Traditional storage companies, such as Manhattan Mini Storage, Gotham Mini Storage and NYC Mini-Storage, have long discovered another way to profit off their clients who are often hoarders or clutterers, a compulsion that involves collecting a never-ending array of various household items. (It costs as low as $30 per month at Manhattan Mini Storage.)

“People leave their things in these storage units over time and pay for it to sit there for years and part of the self-storage business is eventually liquidating what’s in these storage facilities and pocketing the proceeds when a customer stops paying and abandons the storage unit,” Mr. Meister said. “Liquidating the content of the storage unit isn’t the main driver of the business. It’s just a little extra.”

Companies like Roost.com are taking the collecting habit to a whole new level by offering Airbnb-type listings for people who will rent a portion of their garage or even a room in their spacious suburban homes to neighbors in need of storage space.

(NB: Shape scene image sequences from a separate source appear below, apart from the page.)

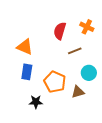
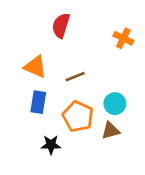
red semicircle: (60, 31) -> (61, 25), moved
brown line: (75, 51) -> (75, 77), moved
cyan circle: (89, 73) -> (115, 104), moved

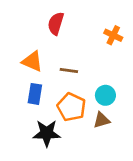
brown line: (75, 77) -> (69, 70), turned 30
black star: (51, 145) -> (47, 133), size x1.5

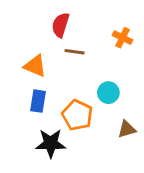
brown line: (69, 70) -> (75, 52), moved
cyan circle: (105, 95) -> (108, 93), moved
brown triangle: (102, 120) -> (127, 129), moved

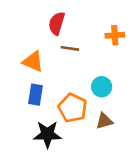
orange cross: (122, 38) -> (115, 35), turned -30
brown triangle: (127, 129) -> (104, 121), moved

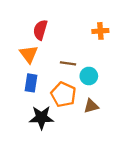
red semicircle: (57, 23) -> (40, 30), moved
brown line: (70, 48) -> (68, 63), moved
orange triangle: (33, 62) -> (29, 54), turned 30

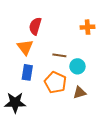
black star: (41, 118) -> (15, 103), moved

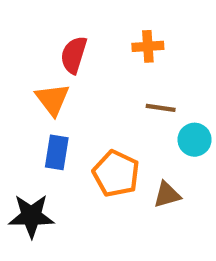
orange cross: (88, 27) -> (148, 46), moved
brown line: (59, 55) -> (161, 108), moved
cyan circle: (77, 66) -> (195, 140), moved

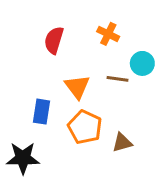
orange cross: (148, 46) -> (108, 34), turned 30
orange triangle: (53, 99) -> (77, 87), moved
cyan circle: (195, 140) -> (142, 63), moved

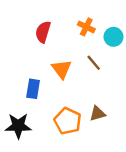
cyan circle: (142, 63) -> (113, 37), moved
brown line: (118, 79) -> (94, 63), turned 42
orange pentagon: (85, 127) -> (68, 121), moved

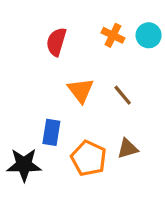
cyan circle: (113, 37) -> (149, 35), moved
brown line: (94, 63) -> (123, 95), moved
blue rectangle: (33, 89) -> (51, 132), moved

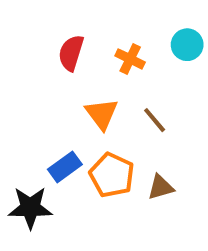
orange cross: (113, 35) -> (130, 59), moved
blue rectangle: (51, 132) -> (65, 167), turned 45
orange pentagon: (89, 158) -> (112, 175), moved

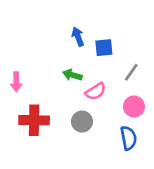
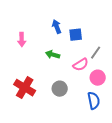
pink arrow: (16, 82) -> (22, 40), moved
pink semicircle: (96, 91) -> (81, 65), moved
red cross: (34, 120) -> (25, 88), turned 30

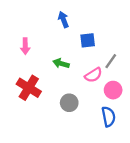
blue arrow: (57, 27) -> (63, 20), moved
red cross: (25, 88) -> (29, 88), moved

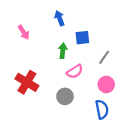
pink arrow: (25, 46) -> (24, 32), moved, turned -32
green arrow: (61, 63) -> (63, 51), moved, turned 80
pink semicircle: (93, 75) -> (75, 71), moved

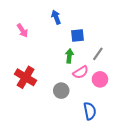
green arrow: (63, 51) -> (69, 56), moved
pink semicircle: (75, 71) -> (81, 72), moved
blue semicircle: (102, 109) -> (90, 111), moved

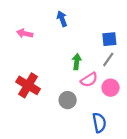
pink arrow: (22, 30) -> (25, 33), turned 136
blue square: (78, 36) -> (109, 39), moved

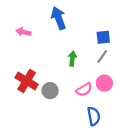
blue arrow: (62, 19) -> (59, 18), size x1.5
pink semicircle: (89, 80) -> (84, 90), moved
gray circle: (68, 100) -> (50, 91), moved

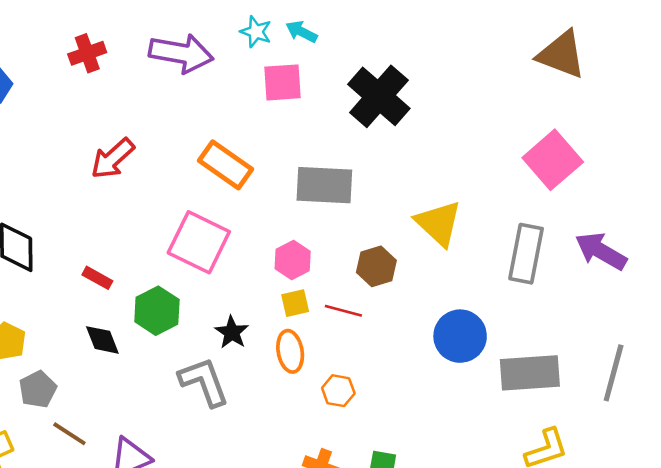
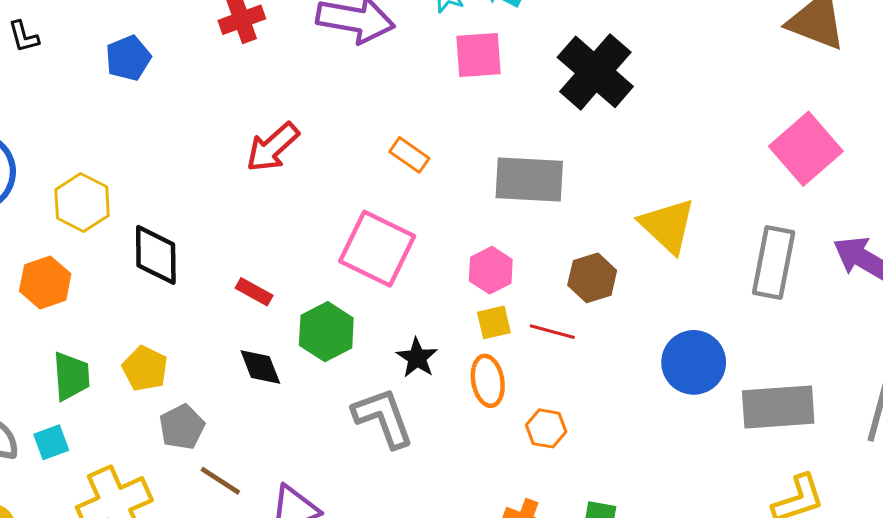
orange rectangle: (225, 165) -> (409, 155), size x0.6

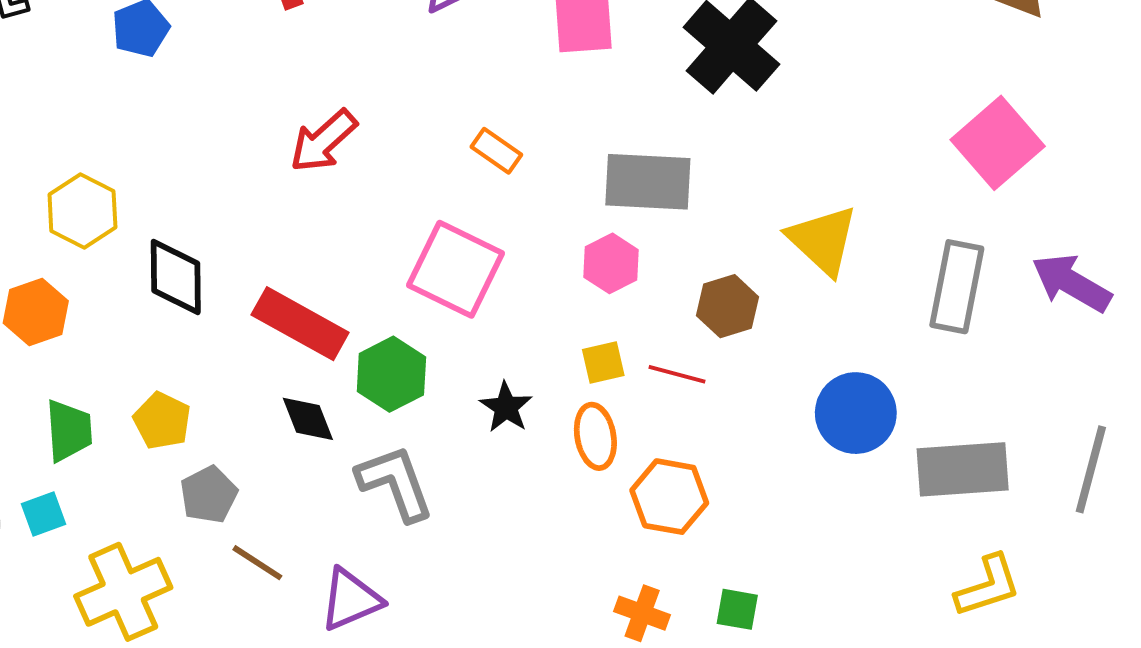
pink hexagon: (491, 270) -> (611, 263), moved
red rectangle: (254, 292) -> (300, 324), size x2.0
gray L-shape: (383, 418) -> (395, 483), moved
orange hexagon: (546, 428) -> (669, 497), size x1.5

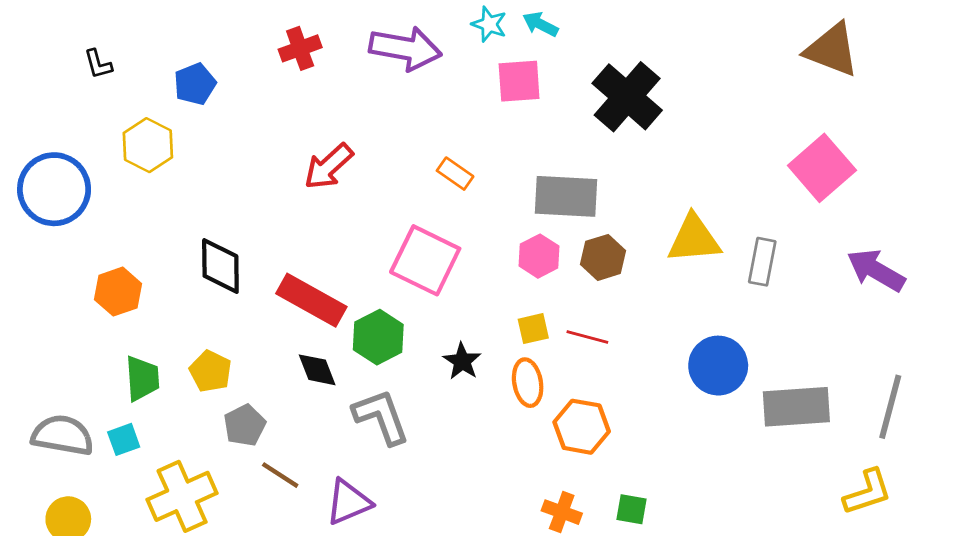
yellow hexagon: (82, 211) -> (148, 145), moved
yellow triangle: (823, 240) -> (694, 239), turned -48
gray rectangle: (957, 287) -> (762, 262), moved, size x0.7
brown hexagon: (728, 306) -> (603, 257), moved
yellow L-shape: (988, 586) -> (867, 492), moved

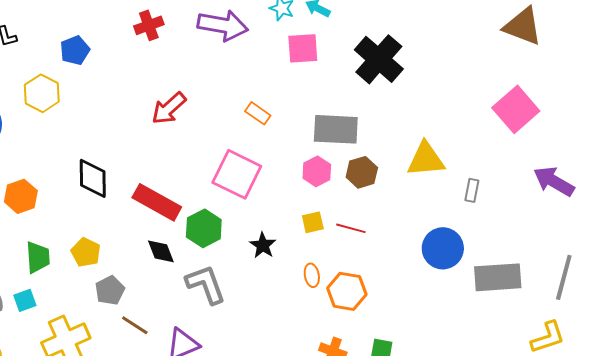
gray rectangle: (762, 262) -> (472, 190), moved, size x0.7
orange ellipse: (528, 383) -> (312, 275), moved, size x0.7

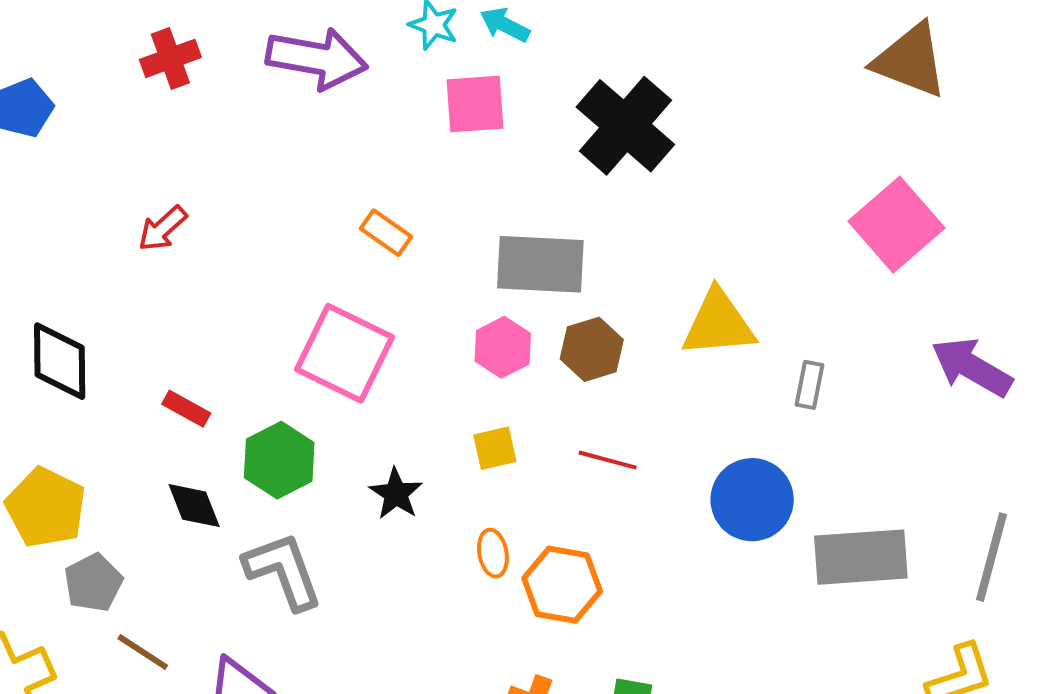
red arrow: (169, 108) -> (162, 229), moved, size x0.7
red rectangle: (157, 202) -> (186, 409), size x0.5
red line: (351, 228) -> (608, 460), moved
yellow pentagon: (86, 252) -> (46, 508), size x1.4

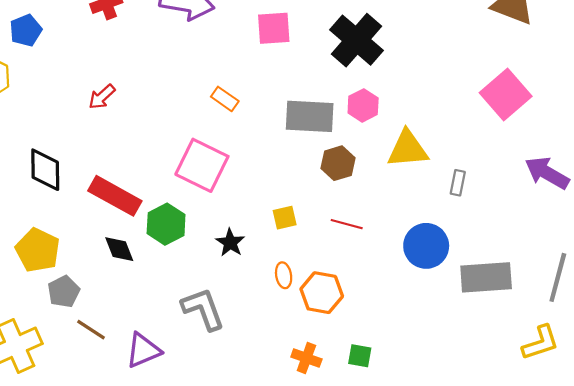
pink hexagon: (503, 347) -> (363, 105), moved
red rectangle: (186, 409) -> (115, 196), size x2.0
gray L-shape: (283, 571) -> (203, 309), moved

“People have a strange relationship with their belongings,” Mr. Maguire said. “They will go to any lengths to hold onto them until they are ready to let go even if it’s a bunch of books they’ve already read through once.”

But new generation storage facilities are raising the bar. Mr. Rosen claims MakeSpace’s Manhattan clientele isn’t storing for the sake of collecting dust and no customer actually visits the storage warehouse. “Who wants a storage development next to their luxury building?” he asked.

Some 40 percent of MakeSpace’s Manhattan customer base report they wouldn’t otherwise use traditional self-storage companies, which could be a real indicator that valet self-storage companies like MakeSpace are growing the market share of people who use storage outlets.